Main Stories, National
Source:

The National, Tuesday 26th March 2013

 THERE is an urgent need of at least US$1.6 billion in international funding for the treatment and prevention of tuberculosis (TB), according to the World Health Organisation (WHO) and the Global Fund 

(GF).

WHO director-general Dr Margaret Chan and GF executive director Dr Mark Dybul said in a statement last week that the only way to carry out urgent work of identifying new cases of TB while making progress against existing ones would be to mobilise significant funding from international donors.

With majority of the funding coming through Global Fund, both organisations said it was important that efforts to raise money this year be effective. 

WHO and Global Fund were also alarmed about the growing threat of multi-drug resistant TB that was making funding issues more pressing.

“We are threading water at a time when we desperately need to scale up our response to multi-drug resistant TB,” Chan said.

“We have gained a lot of ground in TB control through international collaboration but it can easily be lost if we do not act now.”

WHO and Global Fund have identified an anticipated gap of US$1.6 billion in annual international support for the fight against TB in 118 low and middle income countries on top of an estimated US$3.2 billion that could be provided by the countries themselves. 
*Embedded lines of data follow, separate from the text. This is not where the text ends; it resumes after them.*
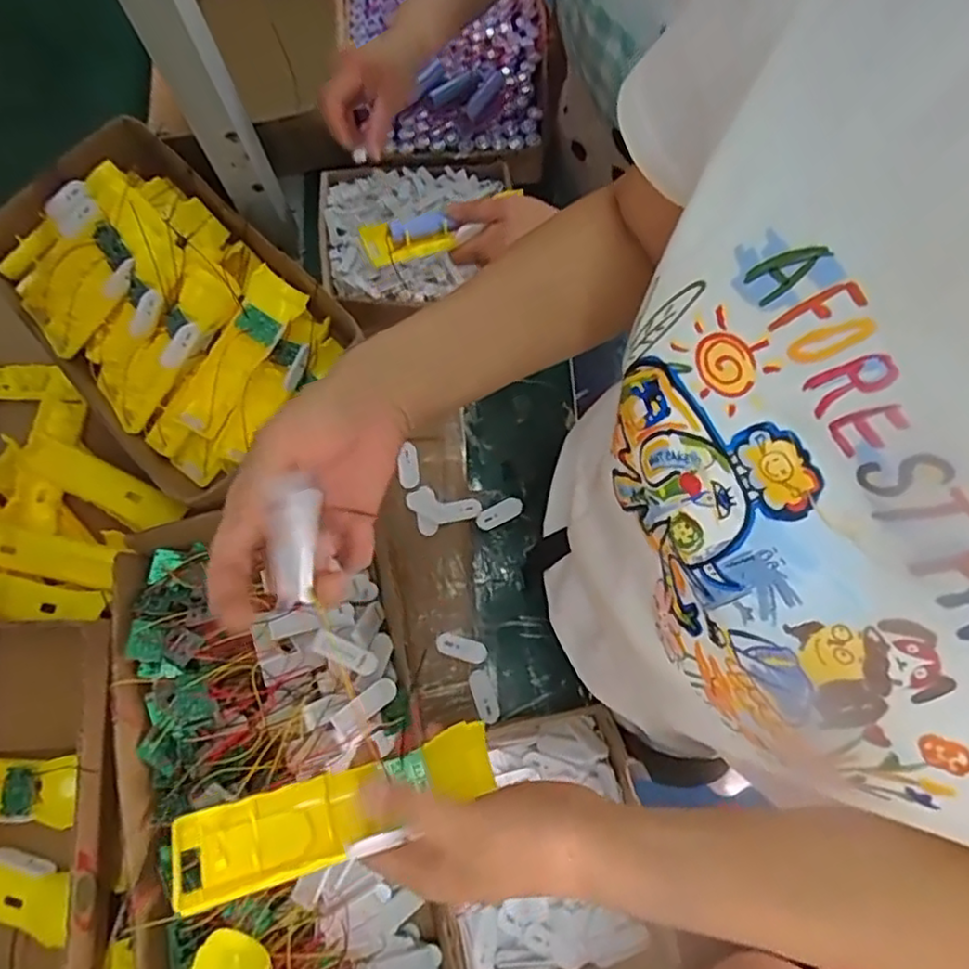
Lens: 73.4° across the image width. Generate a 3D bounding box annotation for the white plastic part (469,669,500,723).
[{"bbox_3d":[0.000,0.203,0.626,0.021,0.004,0.049,-23,74,-6],"label":"white plastic part"}]

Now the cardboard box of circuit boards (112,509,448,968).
[{"bbox_3d":[-0.175,0.237,0.548,0.222,0.083,0.431,-13,74,-3],"label":"cardboard box of circuit boards"}]

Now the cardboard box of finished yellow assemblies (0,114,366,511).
[{"bbox_3d":[-0.315,-0.175,0.633,0.384,0.092,0.234,42,78,12],"label":"cardboard box of finished yellow assemblies"}]

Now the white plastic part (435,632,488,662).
[{"bbox_3d":[-0.022,0.160,0.638,0.049,0.004,0.021,15,74,5],"label":"white plastic part"}]

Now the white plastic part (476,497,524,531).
[{"bbox_3d":[0.016,0.030,0.678,0.051,0.004,0.022,-27,75,-7],"label":"white plastic part"}]

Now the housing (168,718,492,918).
[{"bbox_3d":[-0.072,0.162,0.328,0.159,0.020,0.044,-13,52,-19],"label":"housing"}]

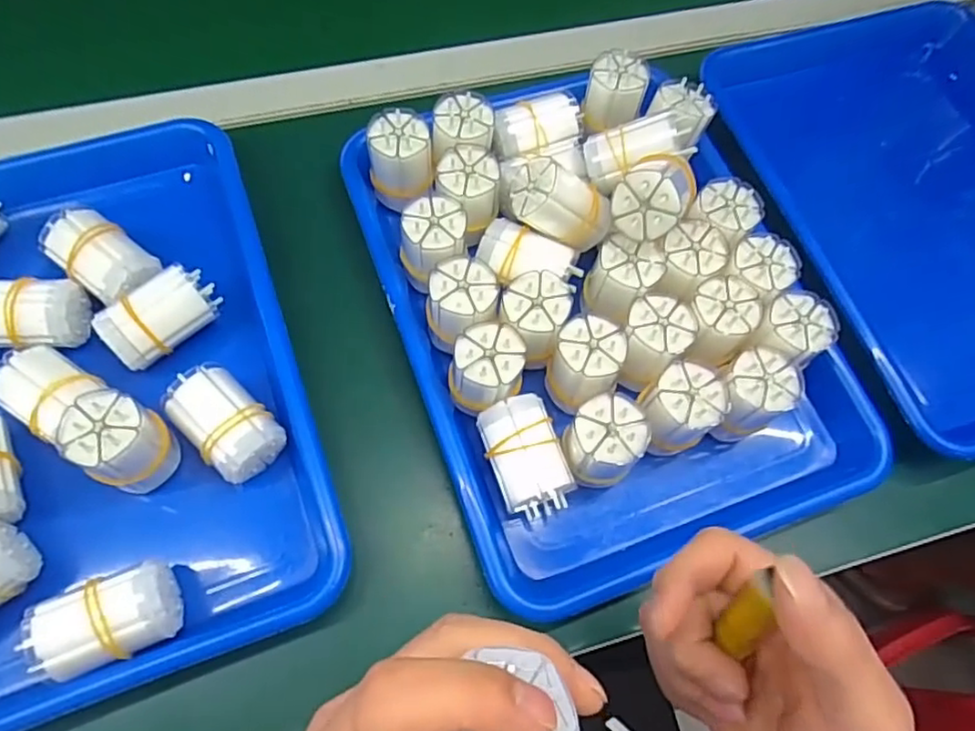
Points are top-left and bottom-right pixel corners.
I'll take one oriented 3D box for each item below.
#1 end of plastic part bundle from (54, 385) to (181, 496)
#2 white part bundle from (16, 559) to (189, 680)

Filling this gap could enable full treatment for 17 million TB and multi-drug resistant TB patients and save six million lives by 2016.

“It is critical that we raise the funding that is urgently needed to control this disease. If we don’t act now our costs will sky-rocket. It is invest now or pay forever,” Dybul said. 

Meanwhile, the millennium development goal of turning around the TB epidemic has already been met but the 2% decline in the number of people falling ill with TB each year remained too slow.